Tag Archive for: User Research

User Research for Product Teams

User research helps gain insight into user needs and behaviors to inform product decisions.

Product teams can use user research to make product choices, such as if something is valuable, features, how users interact with the product, and how the product looks. User research validates if an idea is correct and finds out what users want that the product team may have missed.

Following these three simple steps, product teams can conduct user research to inform their decisions and build better products.

  1. Understand the objective and goal.
  2. Evaluate and choose a research method.
  3. Synthesize findings into user insights.

1. Understand the objective and goal.

To do user research well, product teams should begin by asking questions to determine the product’s goal and purpose. Questions like these can help:

  • What is the product trying to accomplish?
  • Who are the users, and what are their needs?
  • What problem are they trying to solve?

Product teams can use these questions to decide what their product should do and what they are aiming for and help them decide how to research with users and the information they get.

2. Evaluate and choose a research method.

When a product team is doing user research, it’s essential to think about the product’s particular needs and the team’s goals. It’s essential to pick the right user research method; each has its pros and cons, so the product team should consider their needs when choosing one.

Before jumping into the different methods of user research, there are two types of user research to be aware of:

  1. Qualitative user research is a way of discovering more about how users think, feel, and act. It involves asking users questions, doing surveys, and observing them while they use a product.
  2. Quantitative user research collects data and measures how users behave, what they like, and how they respond. Examples of quantitative research methods are surveys, analytics, and usability testing.

The most common user research methods include:

  1. User Interviews
  2. Surveys
  3. User Testing
  4. Analytics

1. User Interviews

Type: Qualitative

Pros:

  • User interviews allow us to ask users questions without a set answer, allowing us to explore and learn more than what we can learn from surveys.
  • They can discover more about what users need and do, often discovering unexpected or important problems.
  • They help build relationships with users and get their opinion.

Cons:

  • User interviews take more time and cost more money than other methods.
  • Finding people to represent a group of users can be challenging.
  • Product teams need more resources, like transcribing the interviews and studying the data, which can be tough if they need more resources.

2. Surveys

Type: Qualitative and Quantitative

Pros:

  • Surveys can gather lots of information quickly and easily.
  • They are not expensive, and it’s easy to make them.
  • Surveys gather numbers that help us understand how people act and what they like.

Cons:

  • Surveys can only ask certain questions, and the answers can be simple enough.
  • They are more difficult to analyze and interpret than open-ended methods such as interviews.
  • The responses can be biased if the survey questions need to be corrected.

3. User Testing

Type: Qualitative

Pros:

  • Product teams can watch users use their product live and get useful feedback and ideas.
  • It can also allow us to watch how people act, which can be hard to get information about with surveys or talking to them.

Cons:

  • User testing needs more time and money than other data collection methods, like finding people to test and running the tests.
  • Analyzing data from user testing is harder because it is usually in a qualitative form.
  • Getting reliable results can be hard when you only have a few samples.

4. Analytics

Type: Quantitative

Pros:

  • Analytics can provide large amounts of data quickly and easily.
  • It can give us a broader view of how users behave and interact with the product.
  • It can validate qualitative data by providing quantitative evidence.

Cons:

  • Analytics alone can’t tell us why users act the way they do.
  • Analytics can be biased if the data is not collected properly.
  • It can be difficult to interpret the data if you don’t have experience with analytics.

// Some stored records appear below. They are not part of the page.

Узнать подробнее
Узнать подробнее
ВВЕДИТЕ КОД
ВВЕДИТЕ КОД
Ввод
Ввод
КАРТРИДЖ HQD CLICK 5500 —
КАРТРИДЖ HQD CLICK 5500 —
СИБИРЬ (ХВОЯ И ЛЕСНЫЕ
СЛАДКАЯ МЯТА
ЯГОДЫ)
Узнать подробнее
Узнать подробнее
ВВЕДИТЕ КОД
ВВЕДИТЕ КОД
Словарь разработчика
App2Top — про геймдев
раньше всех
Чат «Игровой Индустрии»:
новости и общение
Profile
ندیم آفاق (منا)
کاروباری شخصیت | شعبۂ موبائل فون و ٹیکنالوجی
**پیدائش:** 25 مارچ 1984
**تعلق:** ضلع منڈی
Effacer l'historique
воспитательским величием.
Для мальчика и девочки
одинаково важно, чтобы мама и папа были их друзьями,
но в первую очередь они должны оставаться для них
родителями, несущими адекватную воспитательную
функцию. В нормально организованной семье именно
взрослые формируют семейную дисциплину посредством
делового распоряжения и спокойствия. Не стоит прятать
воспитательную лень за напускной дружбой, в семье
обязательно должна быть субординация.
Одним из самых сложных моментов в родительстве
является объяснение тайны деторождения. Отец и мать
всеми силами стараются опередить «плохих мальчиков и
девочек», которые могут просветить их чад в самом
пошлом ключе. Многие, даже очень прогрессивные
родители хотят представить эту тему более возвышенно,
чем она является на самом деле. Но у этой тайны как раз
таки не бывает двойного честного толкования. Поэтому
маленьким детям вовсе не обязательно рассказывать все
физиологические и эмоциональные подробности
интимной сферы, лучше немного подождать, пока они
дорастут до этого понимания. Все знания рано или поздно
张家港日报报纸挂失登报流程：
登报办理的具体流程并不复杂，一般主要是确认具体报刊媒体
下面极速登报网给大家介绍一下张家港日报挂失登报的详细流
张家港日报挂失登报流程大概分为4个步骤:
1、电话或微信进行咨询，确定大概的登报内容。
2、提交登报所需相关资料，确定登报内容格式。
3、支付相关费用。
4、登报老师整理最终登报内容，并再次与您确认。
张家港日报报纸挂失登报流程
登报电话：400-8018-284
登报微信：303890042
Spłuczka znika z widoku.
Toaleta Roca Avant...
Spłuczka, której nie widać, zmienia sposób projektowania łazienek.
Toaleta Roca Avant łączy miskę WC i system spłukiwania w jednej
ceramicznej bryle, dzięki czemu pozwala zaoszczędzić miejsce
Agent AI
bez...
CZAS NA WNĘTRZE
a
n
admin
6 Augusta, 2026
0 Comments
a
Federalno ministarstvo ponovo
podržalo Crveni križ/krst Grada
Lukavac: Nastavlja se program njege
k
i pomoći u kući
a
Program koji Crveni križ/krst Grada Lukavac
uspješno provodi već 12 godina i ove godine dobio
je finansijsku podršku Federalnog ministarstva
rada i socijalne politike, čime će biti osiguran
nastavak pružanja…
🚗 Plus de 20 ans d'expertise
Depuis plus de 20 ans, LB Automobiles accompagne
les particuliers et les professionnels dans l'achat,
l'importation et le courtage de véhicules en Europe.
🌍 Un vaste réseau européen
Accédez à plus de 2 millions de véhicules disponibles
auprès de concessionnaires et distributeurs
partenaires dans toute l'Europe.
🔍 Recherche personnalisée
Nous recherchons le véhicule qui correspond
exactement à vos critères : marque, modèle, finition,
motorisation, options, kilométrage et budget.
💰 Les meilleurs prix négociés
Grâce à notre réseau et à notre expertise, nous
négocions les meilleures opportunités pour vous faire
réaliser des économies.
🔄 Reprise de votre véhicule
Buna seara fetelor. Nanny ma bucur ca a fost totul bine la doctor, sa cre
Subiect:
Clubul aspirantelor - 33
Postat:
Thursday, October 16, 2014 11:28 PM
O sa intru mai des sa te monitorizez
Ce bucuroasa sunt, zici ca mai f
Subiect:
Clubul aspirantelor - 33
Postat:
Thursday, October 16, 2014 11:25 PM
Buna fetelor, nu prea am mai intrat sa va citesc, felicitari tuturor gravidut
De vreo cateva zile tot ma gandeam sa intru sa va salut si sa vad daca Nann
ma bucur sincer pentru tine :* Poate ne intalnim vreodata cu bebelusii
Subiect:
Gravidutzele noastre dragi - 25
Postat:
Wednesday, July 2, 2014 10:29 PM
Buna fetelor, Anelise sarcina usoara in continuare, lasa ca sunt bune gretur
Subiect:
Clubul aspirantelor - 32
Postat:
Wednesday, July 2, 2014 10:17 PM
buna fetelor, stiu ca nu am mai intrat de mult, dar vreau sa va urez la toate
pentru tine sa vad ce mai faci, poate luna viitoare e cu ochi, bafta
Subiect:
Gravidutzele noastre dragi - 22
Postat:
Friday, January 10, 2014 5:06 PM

Choose a method, and product teams can collect user data and insights. It is important to remember that most user research is qualitative so that the team will interpret the data in the context of the user’s needs and motivations. Analytics is quantitive and can round out and validate qualitative feedback, but it should only be partially relied upon.

3. Synthesize findings into user insights.

Create user insights by analytically thinking and interpreting data regarding user needs and behaviors. After getting information and understanding from users, the product team can combine the data into a clear explanation of user needs. And user insights that can help with product choices.

As a product team, figure out where you will put the data so everyone can get to it. Many tools can help, like Figjam, Notion, OneNote, Excel, and more. Once you decide, make sure everyone knows.

How to Synthesize

  1. Look for patterns, recurring themes, and trends in the data.
  2. Organize and group these findings into categories.
  3. From there, you can conclude and identify user needs and motivations.
  4. From the identified needs and motivations, create actionable insights.

Conclusion

User research is a way of learning what users want and do. Product teams should first decide what they want their product to do and then pick the best user research method. Then they should look at the data they get from users and use it to help make product decisions.

After you understand how to do user research and find user insights, you should know what to do next. The next steps are to think of ideas that could work with those insights, make guesses (or assumptions) about what could work, and test those guesses to see if they work.